Et en plus, des invités spéciaux qui se mêlent à ces lectures festives :


Bernard Adamus, Marion Barot, Philippe Brach, Émilie Gilbert, Steve Laplante, Gabriel Lemire, Fanny Mallette, Ariane Moffatt, Yves Morin, Yann Perreau, Hubert Proulx, Gilles Renaud, Eric Robidoux, Mani Soleymanlou.


Sans compter les textes imposants des auteurs lus :


De Jim Morrison à Marguerite Duras, de Patrice Desbiens à Marina Tsvetaïeva, de Jean Genet à James Joyce, en passant par Jean-Sébastien Larouche, Marie Uguay, Claude Gauvreau, Maya Angelou, Arthur Rimbaud, Attila József, Émile Nelligan, Geneviève Desrosiers, Samuel Beckett, Tony Tremblay, et bien sûr… un peu de Guy Mauffette.



La mise en scène de Loui Mauffette, notre chef d’orchestre, est exceptionnelle! Il a trouvé une formule efficace pour faire étinceler une pure évocation poétique dans tous les types de paroles sans tomber dans une quelconque minauderie ennuyeuse.






À mes yeux de comédienne et d’auteur, Loui Mauffette a trouvé la formule gagnante, celle qui participe autant au plaisir du public qu’à celui des comédiens et des artistes. Un terrain de jeu où des indications sont données par le chef d’orchestre, tout en laissant une place à l’apport personnel, à l’improvisation, au talent d’émerger et de prendre toute la scène pour déverser son art avec poésie !


Ce spectacle me donne la conviction que tout peut être dit avec art. Que toutes les variations du cœur, ses couleurs et son unicité peuvent s’exprimer légitimement. Et plus cette lecture s’éloigne du scolaire, plus elle nous abreuve, plus on reçoit et plus on s’amuse des deux côtés du 4e mur.

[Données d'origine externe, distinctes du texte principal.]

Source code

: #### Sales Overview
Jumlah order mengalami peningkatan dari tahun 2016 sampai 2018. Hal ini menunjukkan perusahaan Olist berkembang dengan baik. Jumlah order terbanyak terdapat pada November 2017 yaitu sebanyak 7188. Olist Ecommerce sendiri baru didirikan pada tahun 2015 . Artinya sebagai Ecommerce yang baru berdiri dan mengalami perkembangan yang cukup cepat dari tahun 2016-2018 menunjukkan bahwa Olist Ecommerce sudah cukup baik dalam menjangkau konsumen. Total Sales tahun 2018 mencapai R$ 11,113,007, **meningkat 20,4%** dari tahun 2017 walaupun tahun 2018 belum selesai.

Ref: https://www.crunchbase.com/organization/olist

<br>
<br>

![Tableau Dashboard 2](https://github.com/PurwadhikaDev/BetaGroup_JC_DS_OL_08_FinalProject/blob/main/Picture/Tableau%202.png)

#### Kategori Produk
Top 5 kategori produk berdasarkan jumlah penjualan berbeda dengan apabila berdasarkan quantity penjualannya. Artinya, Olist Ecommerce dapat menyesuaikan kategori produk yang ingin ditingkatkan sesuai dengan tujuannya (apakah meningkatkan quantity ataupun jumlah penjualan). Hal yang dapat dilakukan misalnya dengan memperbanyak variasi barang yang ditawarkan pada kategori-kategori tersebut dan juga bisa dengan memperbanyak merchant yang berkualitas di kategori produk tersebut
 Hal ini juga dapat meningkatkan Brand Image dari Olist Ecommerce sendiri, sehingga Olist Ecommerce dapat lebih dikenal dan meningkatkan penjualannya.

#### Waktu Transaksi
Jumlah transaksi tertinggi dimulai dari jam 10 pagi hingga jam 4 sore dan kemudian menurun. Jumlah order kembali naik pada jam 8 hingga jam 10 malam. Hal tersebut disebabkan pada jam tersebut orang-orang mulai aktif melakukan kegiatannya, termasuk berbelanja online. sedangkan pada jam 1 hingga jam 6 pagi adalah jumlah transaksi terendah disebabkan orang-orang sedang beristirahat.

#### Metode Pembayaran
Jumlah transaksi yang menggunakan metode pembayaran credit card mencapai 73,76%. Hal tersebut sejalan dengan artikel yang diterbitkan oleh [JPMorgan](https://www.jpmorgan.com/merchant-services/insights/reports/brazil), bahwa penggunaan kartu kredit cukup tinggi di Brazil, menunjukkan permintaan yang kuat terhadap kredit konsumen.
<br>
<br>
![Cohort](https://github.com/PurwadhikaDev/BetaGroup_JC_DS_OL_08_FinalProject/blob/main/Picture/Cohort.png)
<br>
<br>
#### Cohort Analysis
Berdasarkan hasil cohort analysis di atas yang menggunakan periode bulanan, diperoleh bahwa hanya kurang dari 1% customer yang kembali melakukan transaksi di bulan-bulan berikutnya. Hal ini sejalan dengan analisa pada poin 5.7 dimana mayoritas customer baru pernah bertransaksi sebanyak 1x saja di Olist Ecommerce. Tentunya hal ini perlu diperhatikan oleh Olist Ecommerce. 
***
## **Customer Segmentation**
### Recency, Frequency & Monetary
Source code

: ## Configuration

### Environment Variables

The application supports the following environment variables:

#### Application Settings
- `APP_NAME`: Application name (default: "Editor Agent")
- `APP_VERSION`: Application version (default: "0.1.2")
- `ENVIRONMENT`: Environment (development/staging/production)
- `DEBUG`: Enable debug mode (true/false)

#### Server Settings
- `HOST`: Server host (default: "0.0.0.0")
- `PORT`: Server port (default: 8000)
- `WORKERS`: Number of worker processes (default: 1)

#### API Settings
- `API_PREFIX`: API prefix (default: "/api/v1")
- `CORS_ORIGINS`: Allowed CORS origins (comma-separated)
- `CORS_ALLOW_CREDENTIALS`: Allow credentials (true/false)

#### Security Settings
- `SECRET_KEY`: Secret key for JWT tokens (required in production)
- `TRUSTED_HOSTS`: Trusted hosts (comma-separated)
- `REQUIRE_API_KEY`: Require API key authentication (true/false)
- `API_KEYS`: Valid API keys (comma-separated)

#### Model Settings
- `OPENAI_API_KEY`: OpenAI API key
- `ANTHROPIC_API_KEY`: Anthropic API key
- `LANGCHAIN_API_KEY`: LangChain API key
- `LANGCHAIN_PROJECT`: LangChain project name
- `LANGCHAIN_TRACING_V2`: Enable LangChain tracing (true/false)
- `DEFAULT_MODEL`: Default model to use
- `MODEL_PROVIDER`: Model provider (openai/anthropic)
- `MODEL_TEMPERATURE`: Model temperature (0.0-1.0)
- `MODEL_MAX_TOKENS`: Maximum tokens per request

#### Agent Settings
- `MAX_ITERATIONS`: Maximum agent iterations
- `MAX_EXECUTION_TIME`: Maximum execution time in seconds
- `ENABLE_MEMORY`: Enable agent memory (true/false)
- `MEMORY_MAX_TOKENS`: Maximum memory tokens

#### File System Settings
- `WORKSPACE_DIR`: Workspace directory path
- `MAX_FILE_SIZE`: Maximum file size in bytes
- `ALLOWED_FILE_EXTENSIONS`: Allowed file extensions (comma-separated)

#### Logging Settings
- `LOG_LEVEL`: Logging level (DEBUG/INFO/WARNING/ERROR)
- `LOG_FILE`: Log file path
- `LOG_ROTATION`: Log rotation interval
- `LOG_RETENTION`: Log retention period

Grosse brise d’air frais, de pure puissance, de désir de vivre et d’affirmer sa couleur.


On voudrait que jamais ne finisse ce concert de talent à mille interprètes où chaque parole des auteurs est portée avec amour et puissance.






Mon souhait...


Que « Poésie, sandwich et … » devienne le festival où comme ici la poésie s'incarne dans une mise en scène vivante et folle par de talentueux chef d’orchestre et amoureux des mots tel que l’est Loui Mauffette. Qu’une prise de parole, qu’une diffusion des mots de nos poètes se répercute puissamment avec art pour éveiller, enrichir et faire sourire. Qu’un haut-parleur vienne nourrir notre besoin d’entendre le fruit des réflexions de nos poètes qui se font parfois prophètes!


Cette dixième année était présentée comme « l’ultime et dernière édition »…souhaitons qu’il y ait une relève ou une récidive de bon aloi.